Andrew Wolk attends White House event promoting social innovation programs
CAMBRIDGE, Mass.--(Business Wire)--
An MIT Sloan professor invited to a White House event last week where President
Barack Obama unveiled new ways to support grassroots organizations wants to help
meet the President`s call for "results-oriented" efforts in meeting social
goals. Implementing rigorous ways to measure program success, says MIT Sloan
School of Management Senior Lecturer Andrew Wolk, can benefit not only social
innovation and communities, but MBA programs and MBA students anxious to combine
classroom lessons with socially meaningful work in the field. 

"In every talk and speech I give, one theme really resonates," says Wolk, the
founder and CEO of Root Cause, a nonprofit in Cambridge, MA, that seeks to
advance social innovation. "That theme is, `What works?` There is a very strong
desire to move away from unrigorous ways of measuring attempts to deal with
social issues and to get much more serious about rewarding things that actually
make progress -- and to stop investing in those that don`t." 

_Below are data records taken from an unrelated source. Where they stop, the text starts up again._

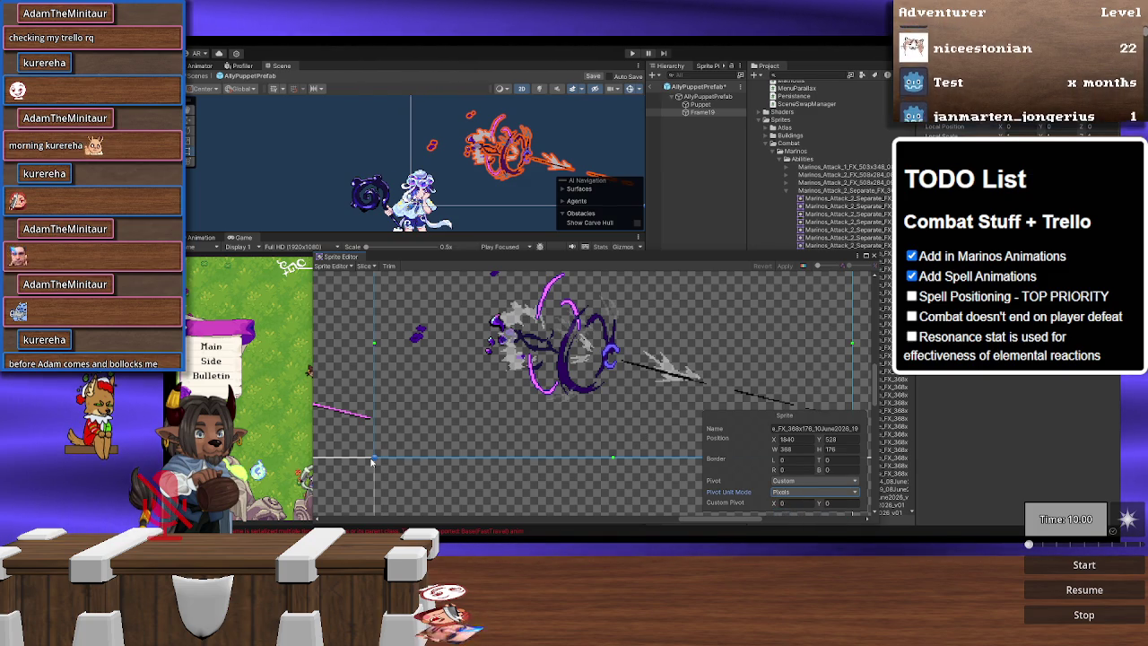
{"action": "left_click_drag", "start_coordinate": [385, 460], "coordinate": [494, 385]}
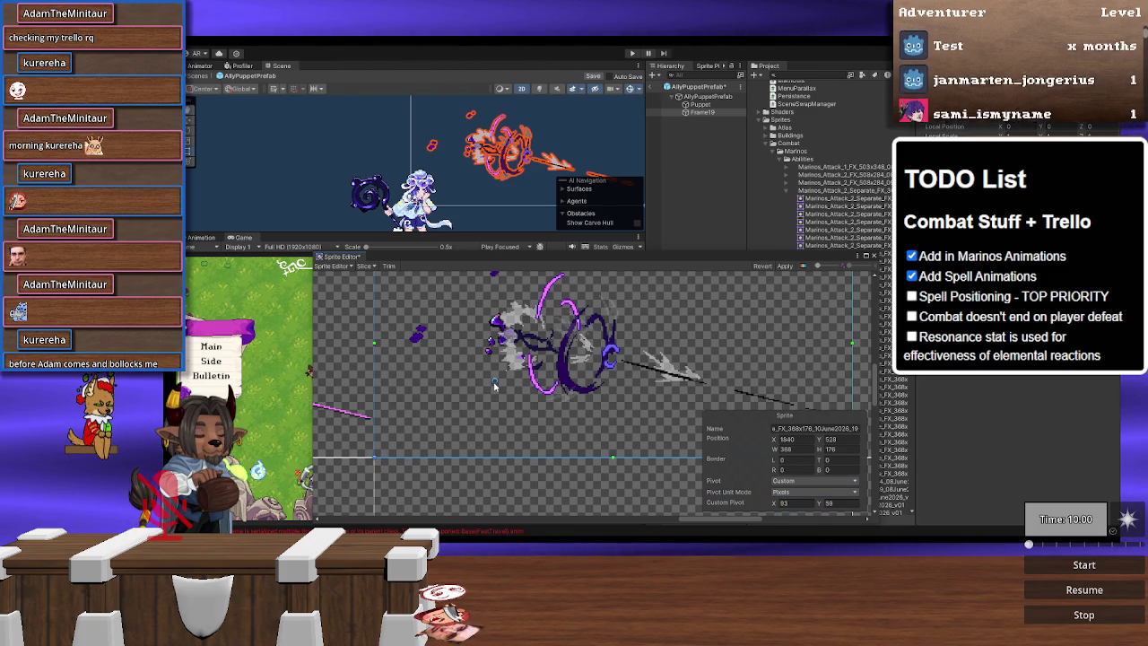
{"action": "mouse_move", "coordinate": [422, 350]}
{"action": "left_mouse_down"}
{"action": "mouse_move", "coordinate": [410, 415]}
{"action": "mouse_move", "coordinate": [388, 447]}
{"action": "mouse_move", "coordinate": [356, 420]}
{"action": "left_mouse_up"}
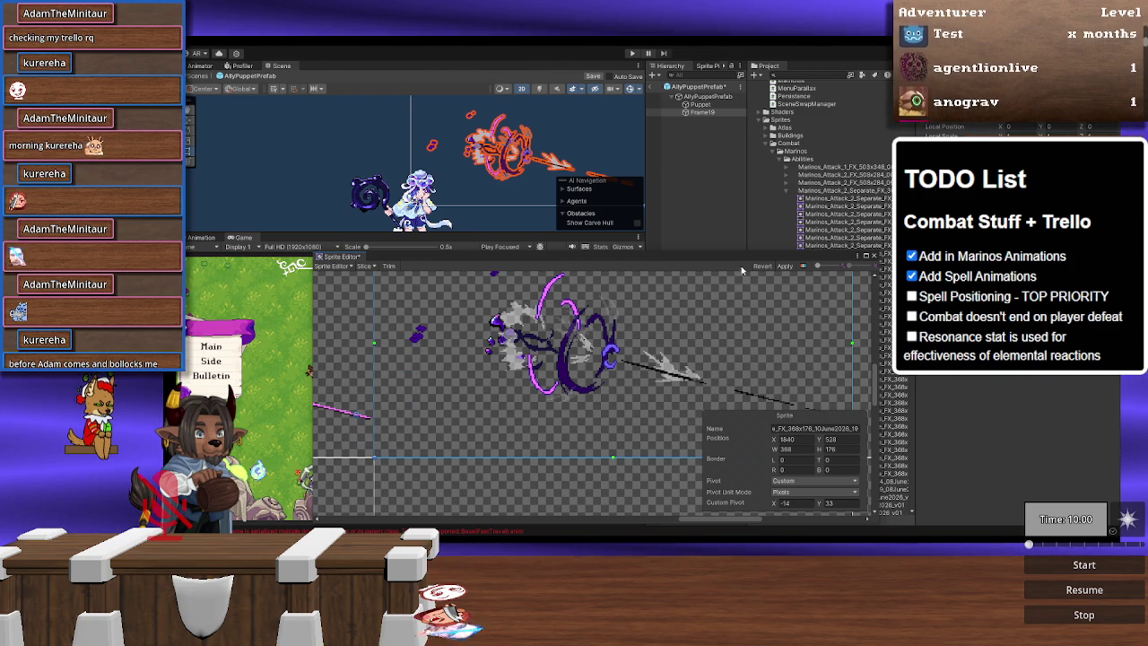
{"action": "left_click", "coordinate": [782, 267]}
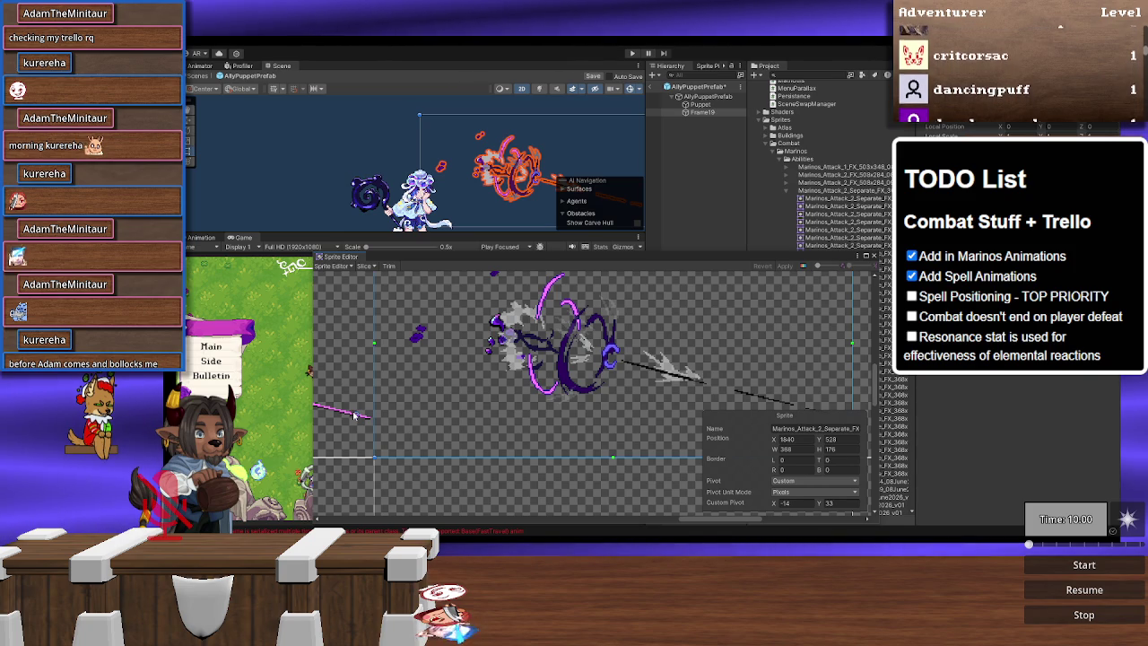
Step: Raise frame _19's custom pivot to -15, 54 pixels and apply it
{"action": "left_click_drag", "start_coordinate": [356, 415], "coordinate": [355, 393]}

President Obama set that same tone at the June 30 event, where he outlined steps
"to find the most promising non-profits in America. We'll examine their data and
rigorously evaluate their outcomes," Obama said. "We'll invest in those with the
best results that are most likely to provide a good return on our taxpayer
dollars." 

Academic institutions in general and MBA programs in particular are
well-positioned to work toward that goal, said Wolk. Universities, he said, are
"one of our greatest unleveraged assets in this area. Students, for example, are
the equivalent of a massive volunteer workforce that has not been utilized well
in the community. But the most significant opportunity may lie in developing
ways to take social innovations being developed in academic settings out of the
classroom and into communities for the greater good. Students and faculty are
working all kinds of interesting technologies and concepts that can help solve
serious social problems. We need to find better ways to get that potential into
the field, to apply it, and to measure its success." 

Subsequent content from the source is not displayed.